§ Problem:
Return the data below exactly, but only from the line containing "camera: 90 degrees right, 0 degrees up" through the line containing "(595, 496) = (362, 470): white", with both of those lines included.

§ Scene images with change listings:
======

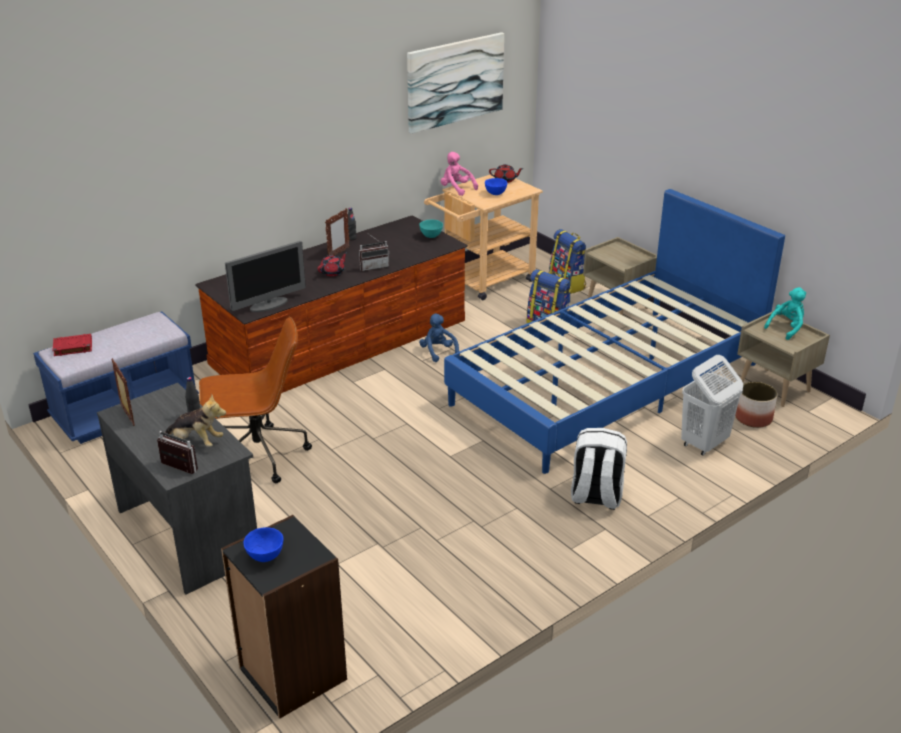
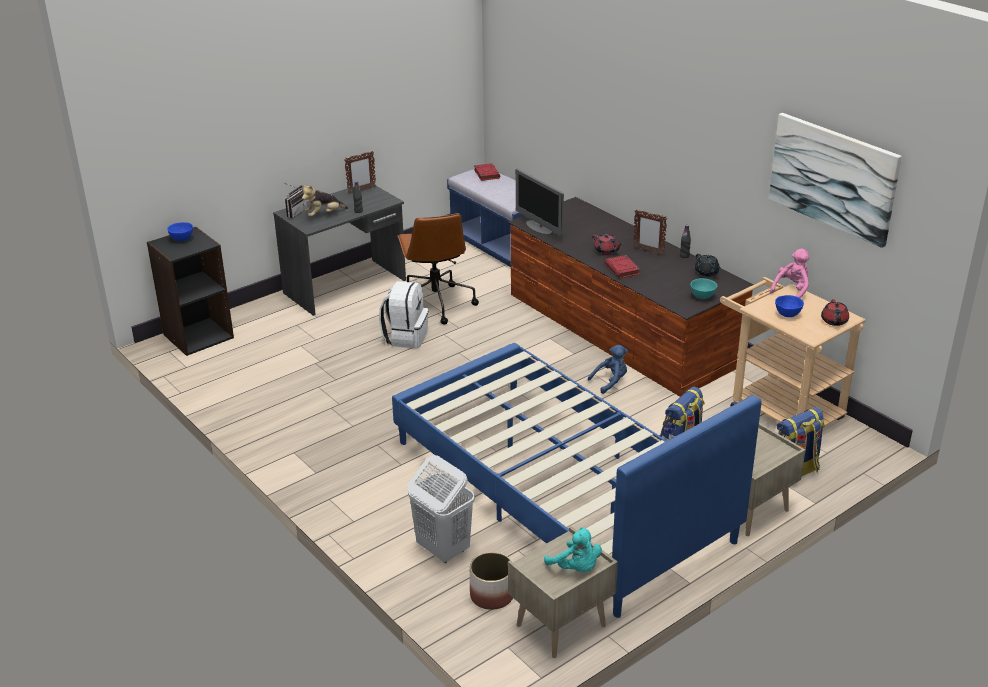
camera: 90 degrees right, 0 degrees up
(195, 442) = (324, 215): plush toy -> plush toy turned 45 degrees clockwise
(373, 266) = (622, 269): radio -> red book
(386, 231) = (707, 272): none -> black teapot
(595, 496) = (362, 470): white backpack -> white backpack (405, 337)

======

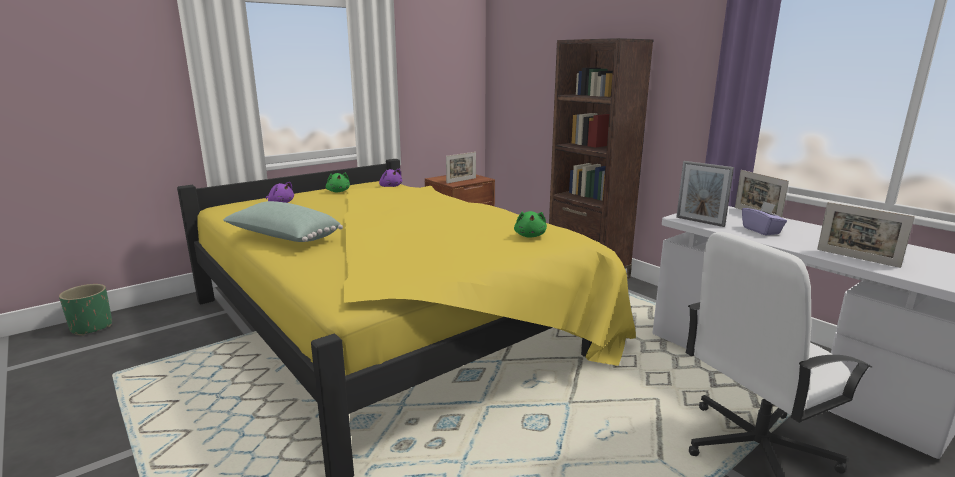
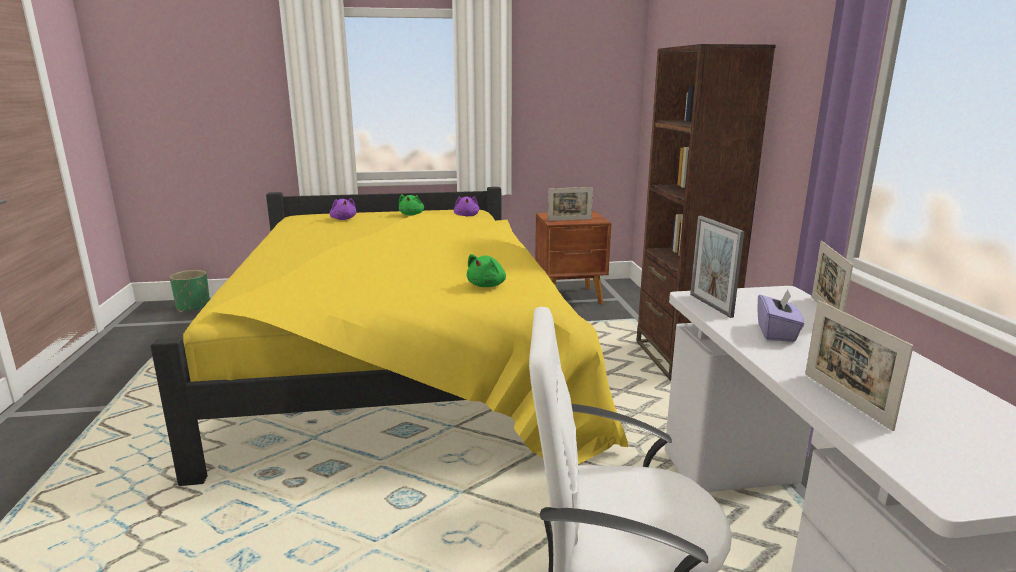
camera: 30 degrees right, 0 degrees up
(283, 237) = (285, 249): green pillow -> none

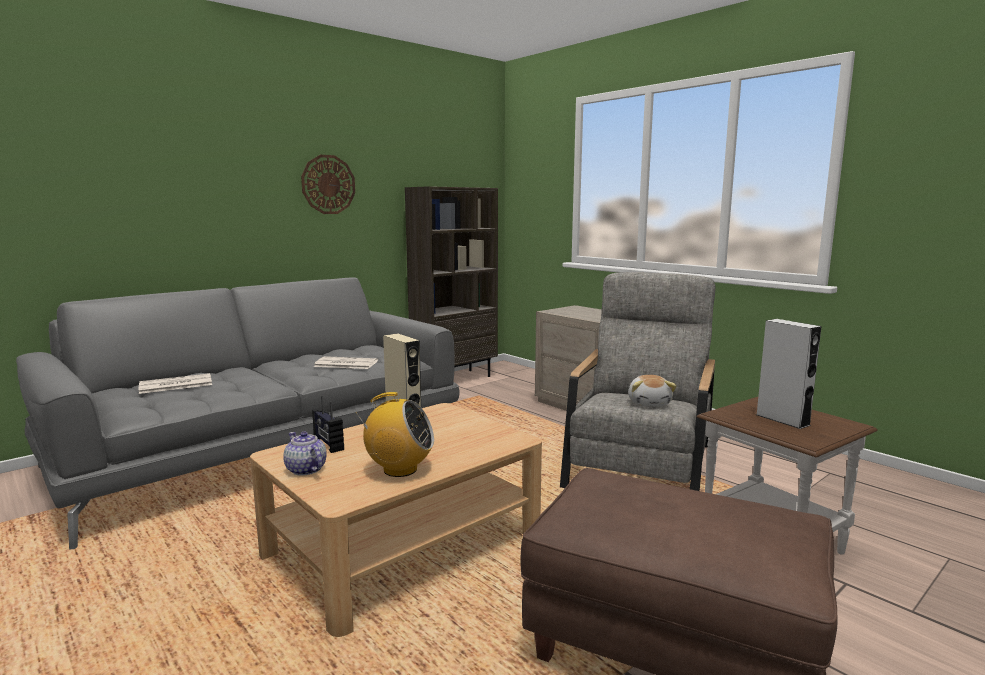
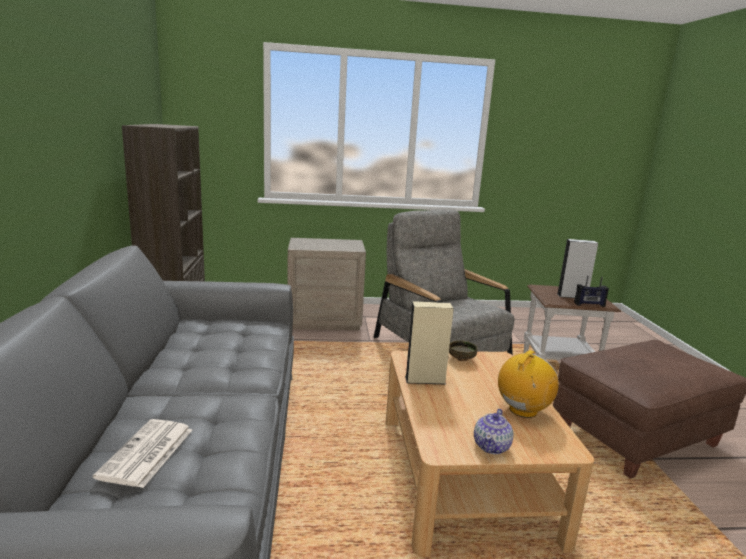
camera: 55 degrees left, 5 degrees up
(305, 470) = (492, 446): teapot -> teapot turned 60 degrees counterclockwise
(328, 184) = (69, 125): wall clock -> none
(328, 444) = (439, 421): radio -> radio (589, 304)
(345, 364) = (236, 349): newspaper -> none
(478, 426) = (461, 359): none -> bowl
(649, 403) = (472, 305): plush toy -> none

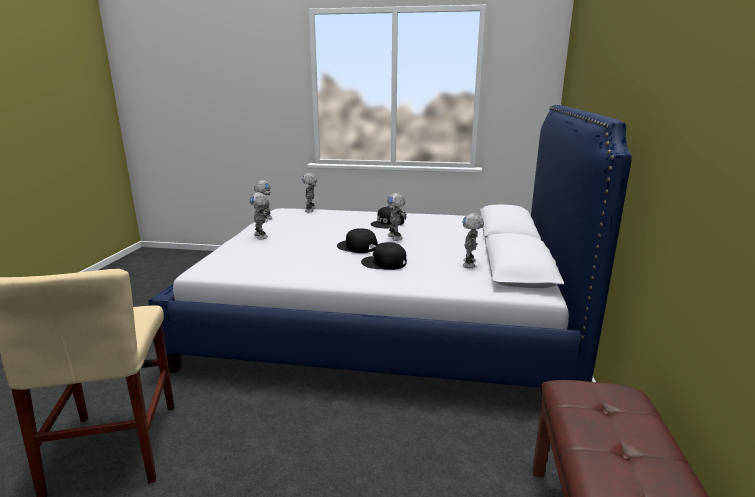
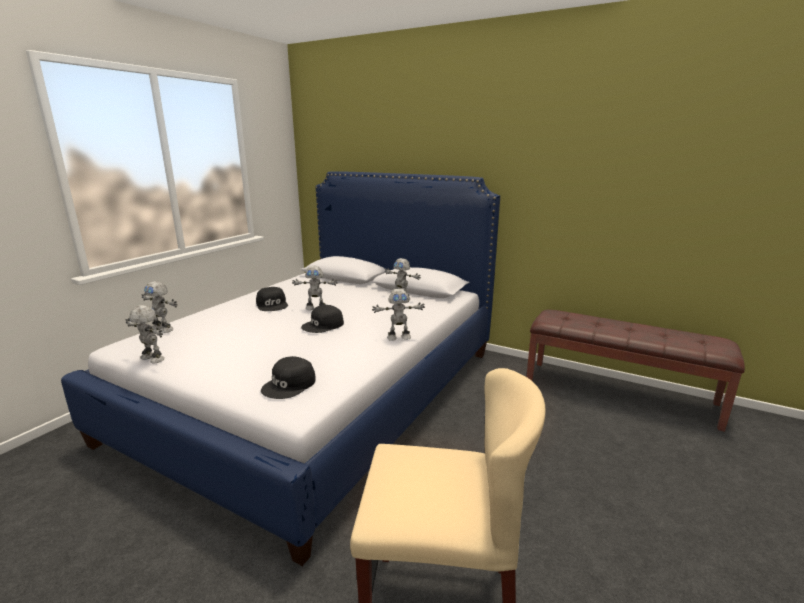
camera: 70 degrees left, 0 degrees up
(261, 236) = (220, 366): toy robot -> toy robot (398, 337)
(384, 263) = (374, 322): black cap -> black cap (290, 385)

======

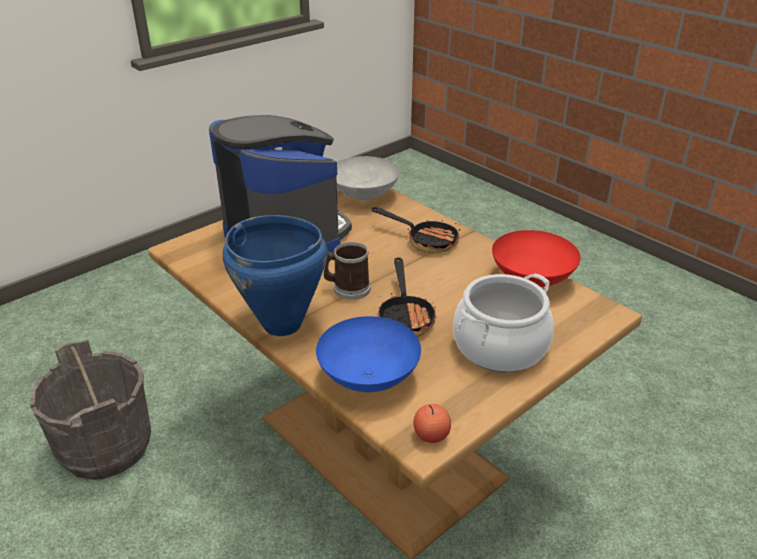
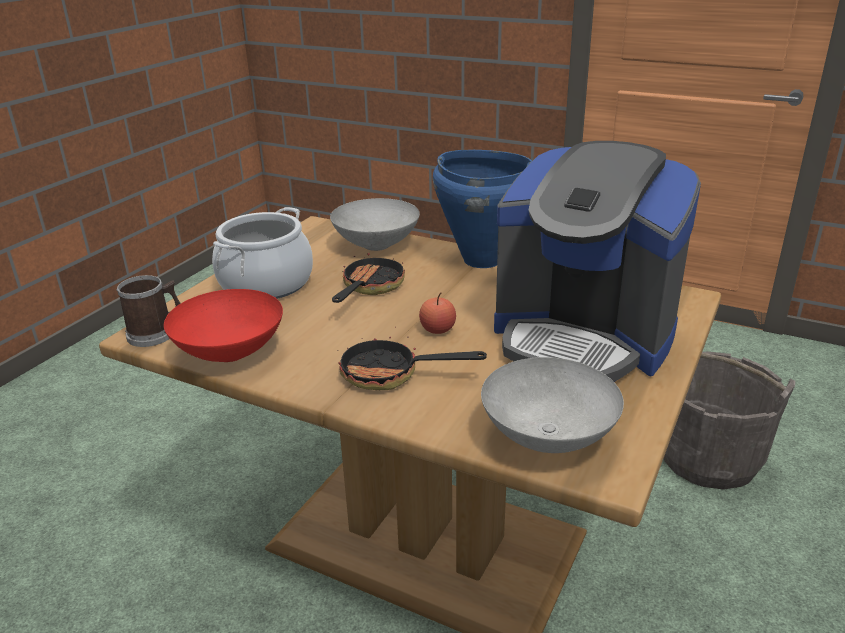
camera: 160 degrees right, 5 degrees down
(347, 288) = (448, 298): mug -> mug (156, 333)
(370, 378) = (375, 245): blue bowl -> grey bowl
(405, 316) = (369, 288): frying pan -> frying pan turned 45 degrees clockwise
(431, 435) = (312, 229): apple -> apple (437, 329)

======

§ Exercise output:
camera: 90 degrees right, 0 degrees up
(195, 442) = (324, 215): plush toy -> plush toy turned 45 degrees clockwise
(373, 266) = (622, 269): radio -> red book
(386, 231) = (707, 272): none -> black teapot
(595, 496) = (362, 470): white backpack -> white backpack (405, 337)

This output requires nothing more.